▼

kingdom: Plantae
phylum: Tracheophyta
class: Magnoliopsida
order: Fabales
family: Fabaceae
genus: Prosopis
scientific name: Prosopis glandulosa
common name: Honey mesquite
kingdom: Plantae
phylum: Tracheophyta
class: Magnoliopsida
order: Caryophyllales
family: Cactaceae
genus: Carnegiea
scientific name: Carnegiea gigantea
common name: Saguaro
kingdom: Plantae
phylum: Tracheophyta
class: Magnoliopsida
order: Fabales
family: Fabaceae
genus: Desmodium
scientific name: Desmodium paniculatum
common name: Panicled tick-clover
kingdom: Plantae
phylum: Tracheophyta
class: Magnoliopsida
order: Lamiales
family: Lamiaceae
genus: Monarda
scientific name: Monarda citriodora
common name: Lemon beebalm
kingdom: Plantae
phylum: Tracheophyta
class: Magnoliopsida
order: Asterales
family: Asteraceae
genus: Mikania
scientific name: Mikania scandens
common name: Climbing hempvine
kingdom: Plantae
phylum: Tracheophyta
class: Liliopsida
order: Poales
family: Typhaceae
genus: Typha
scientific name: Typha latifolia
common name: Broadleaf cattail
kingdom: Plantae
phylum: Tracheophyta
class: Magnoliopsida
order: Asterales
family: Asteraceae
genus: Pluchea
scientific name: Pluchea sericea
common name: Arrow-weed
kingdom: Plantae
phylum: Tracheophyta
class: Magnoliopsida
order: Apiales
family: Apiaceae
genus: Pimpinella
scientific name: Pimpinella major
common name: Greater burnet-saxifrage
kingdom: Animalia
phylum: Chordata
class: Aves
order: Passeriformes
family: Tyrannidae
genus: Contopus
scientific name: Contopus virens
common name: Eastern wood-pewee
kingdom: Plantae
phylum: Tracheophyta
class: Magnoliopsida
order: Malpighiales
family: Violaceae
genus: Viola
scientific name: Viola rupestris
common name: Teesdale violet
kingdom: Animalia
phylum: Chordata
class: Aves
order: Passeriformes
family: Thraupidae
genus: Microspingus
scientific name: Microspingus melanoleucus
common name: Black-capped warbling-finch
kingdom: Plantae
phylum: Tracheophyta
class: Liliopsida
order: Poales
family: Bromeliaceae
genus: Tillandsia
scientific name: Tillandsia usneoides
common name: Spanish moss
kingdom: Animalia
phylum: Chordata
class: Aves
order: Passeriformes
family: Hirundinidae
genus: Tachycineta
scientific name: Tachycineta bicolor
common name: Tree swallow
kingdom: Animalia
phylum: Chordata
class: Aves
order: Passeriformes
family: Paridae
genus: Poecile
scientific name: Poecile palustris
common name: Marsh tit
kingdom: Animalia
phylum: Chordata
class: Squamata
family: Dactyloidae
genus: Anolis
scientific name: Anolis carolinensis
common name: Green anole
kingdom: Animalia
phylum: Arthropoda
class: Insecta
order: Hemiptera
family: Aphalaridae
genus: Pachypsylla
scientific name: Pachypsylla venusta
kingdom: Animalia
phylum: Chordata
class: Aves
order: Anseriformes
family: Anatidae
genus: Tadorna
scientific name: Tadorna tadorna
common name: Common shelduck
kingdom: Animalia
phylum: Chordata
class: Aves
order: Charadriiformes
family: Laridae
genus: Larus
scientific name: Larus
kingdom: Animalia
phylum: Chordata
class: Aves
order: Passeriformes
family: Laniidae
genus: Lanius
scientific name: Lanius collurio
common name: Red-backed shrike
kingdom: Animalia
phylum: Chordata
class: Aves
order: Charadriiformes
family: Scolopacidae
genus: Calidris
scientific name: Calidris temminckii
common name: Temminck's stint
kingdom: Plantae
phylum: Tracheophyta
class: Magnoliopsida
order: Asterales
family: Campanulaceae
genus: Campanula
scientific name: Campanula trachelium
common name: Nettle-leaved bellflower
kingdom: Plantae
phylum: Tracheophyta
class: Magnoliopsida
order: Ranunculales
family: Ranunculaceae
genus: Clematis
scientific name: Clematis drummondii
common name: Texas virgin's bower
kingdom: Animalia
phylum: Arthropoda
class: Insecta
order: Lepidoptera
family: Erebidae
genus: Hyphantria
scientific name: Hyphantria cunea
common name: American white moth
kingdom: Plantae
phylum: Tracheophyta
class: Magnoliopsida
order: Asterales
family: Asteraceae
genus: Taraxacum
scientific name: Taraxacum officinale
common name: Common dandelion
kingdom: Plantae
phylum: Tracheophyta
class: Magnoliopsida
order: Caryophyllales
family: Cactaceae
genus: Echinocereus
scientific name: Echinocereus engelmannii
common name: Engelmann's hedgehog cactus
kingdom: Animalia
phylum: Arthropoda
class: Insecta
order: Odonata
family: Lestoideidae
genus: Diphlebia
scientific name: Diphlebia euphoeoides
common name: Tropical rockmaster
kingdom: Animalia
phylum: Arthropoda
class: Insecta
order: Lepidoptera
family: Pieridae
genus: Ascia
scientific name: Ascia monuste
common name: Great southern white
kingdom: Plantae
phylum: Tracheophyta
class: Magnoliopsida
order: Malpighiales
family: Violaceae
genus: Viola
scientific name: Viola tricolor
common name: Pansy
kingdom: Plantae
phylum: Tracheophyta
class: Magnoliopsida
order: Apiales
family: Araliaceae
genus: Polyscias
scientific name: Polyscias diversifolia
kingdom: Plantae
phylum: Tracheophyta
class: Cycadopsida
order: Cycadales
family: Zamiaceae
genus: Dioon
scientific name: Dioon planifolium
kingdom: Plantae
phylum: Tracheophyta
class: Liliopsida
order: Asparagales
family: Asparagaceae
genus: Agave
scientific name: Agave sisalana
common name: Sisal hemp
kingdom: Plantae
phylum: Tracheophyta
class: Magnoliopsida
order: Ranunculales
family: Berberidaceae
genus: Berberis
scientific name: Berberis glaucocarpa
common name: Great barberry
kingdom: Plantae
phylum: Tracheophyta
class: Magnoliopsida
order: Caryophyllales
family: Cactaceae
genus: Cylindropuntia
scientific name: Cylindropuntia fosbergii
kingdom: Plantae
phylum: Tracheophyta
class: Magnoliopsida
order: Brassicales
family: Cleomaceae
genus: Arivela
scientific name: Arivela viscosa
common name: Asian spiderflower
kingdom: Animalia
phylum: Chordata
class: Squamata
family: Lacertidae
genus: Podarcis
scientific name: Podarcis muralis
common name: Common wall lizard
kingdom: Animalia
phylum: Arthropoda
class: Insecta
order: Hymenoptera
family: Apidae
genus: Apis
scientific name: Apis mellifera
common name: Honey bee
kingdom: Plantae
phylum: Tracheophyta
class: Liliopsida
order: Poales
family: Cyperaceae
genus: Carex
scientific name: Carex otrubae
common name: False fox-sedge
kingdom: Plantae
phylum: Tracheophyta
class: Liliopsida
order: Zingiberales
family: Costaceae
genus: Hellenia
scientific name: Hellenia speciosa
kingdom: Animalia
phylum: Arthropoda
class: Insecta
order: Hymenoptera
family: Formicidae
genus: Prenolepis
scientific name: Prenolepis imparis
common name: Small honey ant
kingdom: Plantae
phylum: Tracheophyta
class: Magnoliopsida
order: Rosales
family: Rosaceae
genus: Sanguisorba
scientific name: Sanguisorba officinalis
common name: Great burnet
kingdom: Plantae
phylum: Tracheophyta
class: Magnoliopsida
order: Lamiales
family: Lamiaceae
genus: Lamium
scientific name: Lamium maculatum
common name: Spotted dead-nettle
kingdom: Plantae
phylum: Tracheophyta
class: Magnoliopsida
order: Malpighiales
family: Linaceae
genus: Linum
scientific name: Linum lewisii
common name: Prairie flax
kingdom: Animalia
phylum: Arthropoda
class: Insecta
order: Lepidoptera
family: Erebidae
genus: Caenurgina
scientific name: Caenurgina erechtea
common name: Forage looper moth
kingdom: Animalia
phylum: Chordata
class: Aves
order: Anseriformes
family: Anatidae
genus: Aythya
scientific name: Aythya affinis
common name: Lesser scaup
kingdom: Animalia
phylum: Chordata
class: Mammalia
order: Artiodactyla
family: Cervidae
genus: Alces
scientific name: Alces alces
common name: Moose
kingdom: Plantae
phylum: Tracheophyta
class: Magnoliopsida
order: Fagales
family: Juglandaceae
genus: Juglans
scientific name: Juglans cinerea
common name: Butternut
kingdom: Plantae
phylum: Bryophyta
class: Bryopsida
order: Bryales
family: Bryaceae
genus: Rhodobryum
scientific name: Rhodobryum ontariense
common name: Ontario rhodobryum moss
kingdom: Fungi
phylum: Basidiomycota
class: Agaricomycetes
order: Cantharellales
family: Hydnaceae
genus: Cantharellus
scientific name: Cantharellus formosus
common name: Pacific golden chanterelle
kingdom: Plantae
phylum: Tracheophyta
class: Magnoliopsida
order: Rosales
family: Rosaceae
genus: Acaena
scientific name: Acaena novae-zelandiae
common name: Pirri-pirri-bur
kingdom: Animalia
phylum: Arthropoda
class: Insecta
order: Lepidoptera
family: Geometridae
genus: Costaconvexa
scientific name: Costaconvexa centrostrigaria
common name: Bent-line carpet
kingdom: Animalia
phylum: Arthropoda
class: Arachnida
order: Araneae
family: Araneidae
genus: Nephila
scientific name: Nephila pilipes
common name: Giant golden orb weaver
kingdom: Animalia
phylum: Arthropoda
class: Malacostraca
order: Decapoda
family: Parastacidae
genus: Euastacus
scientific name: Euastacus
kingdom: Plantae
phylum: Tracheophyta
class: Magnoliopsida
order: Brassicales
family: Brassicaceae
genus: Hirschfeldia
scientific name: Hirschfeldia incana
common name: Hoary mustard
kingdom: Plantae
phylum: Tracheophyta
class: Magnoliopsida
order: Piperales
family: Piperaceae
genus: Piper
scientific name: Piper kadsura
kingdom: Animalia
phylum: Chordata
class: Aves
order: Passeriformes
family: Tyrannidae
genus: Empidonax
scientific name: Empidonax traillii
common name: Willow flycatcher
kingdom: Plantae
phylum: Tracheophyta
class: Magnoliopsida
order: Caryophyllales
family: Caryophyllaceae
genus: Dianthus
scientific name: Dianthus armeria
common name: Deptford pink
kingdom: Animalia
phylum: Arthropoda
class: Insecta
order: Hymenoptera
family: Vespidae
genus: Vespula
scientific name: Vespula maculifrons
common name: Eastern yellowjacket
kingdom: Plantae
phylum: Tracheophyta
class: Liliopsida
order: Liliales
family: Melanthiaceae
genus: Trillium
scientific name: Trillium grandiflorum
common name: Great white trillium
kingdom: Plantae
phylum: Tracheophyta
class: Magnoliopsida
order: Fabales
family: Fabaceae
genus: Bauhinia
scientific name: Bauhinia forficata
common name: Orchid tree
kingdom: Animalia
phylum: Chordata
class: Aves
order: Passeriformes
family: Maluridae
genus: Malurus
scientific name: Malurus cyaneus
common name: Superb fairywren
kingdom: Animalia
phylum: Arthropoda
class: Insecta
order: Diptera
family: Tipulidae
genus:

▲

* EXERCISE *
Reproduce the entries word for word, starting from the very first line and ending with the line that contains "common name: Panicled tick-clover", including that line.

* EXERCISE SOLUTION *
kingdom: Plantae
phylum: Tracheophyta
class: Magnoliopsida
order: Fabales
family: Fabaceae
genus: Prosopis
scientific name: Prosopis glandulosa
common name: Honey mesquite
kingdom: Plantae
phylum: Tracheophyta
class: Magnoliopsida
order: Caryophyllales
family: Cactaceae
genus: Carnegiea
scientific name: Carnegiea gigantea
common name: Saguaro
kingdom: Plantae
phylum: Tracheophyta
class: Magnoliopsida
order: Fabales
family: Fabaceae
genus: Desmodium
scientific name: Desmodium paniculatum
common name: Panicled tick-clover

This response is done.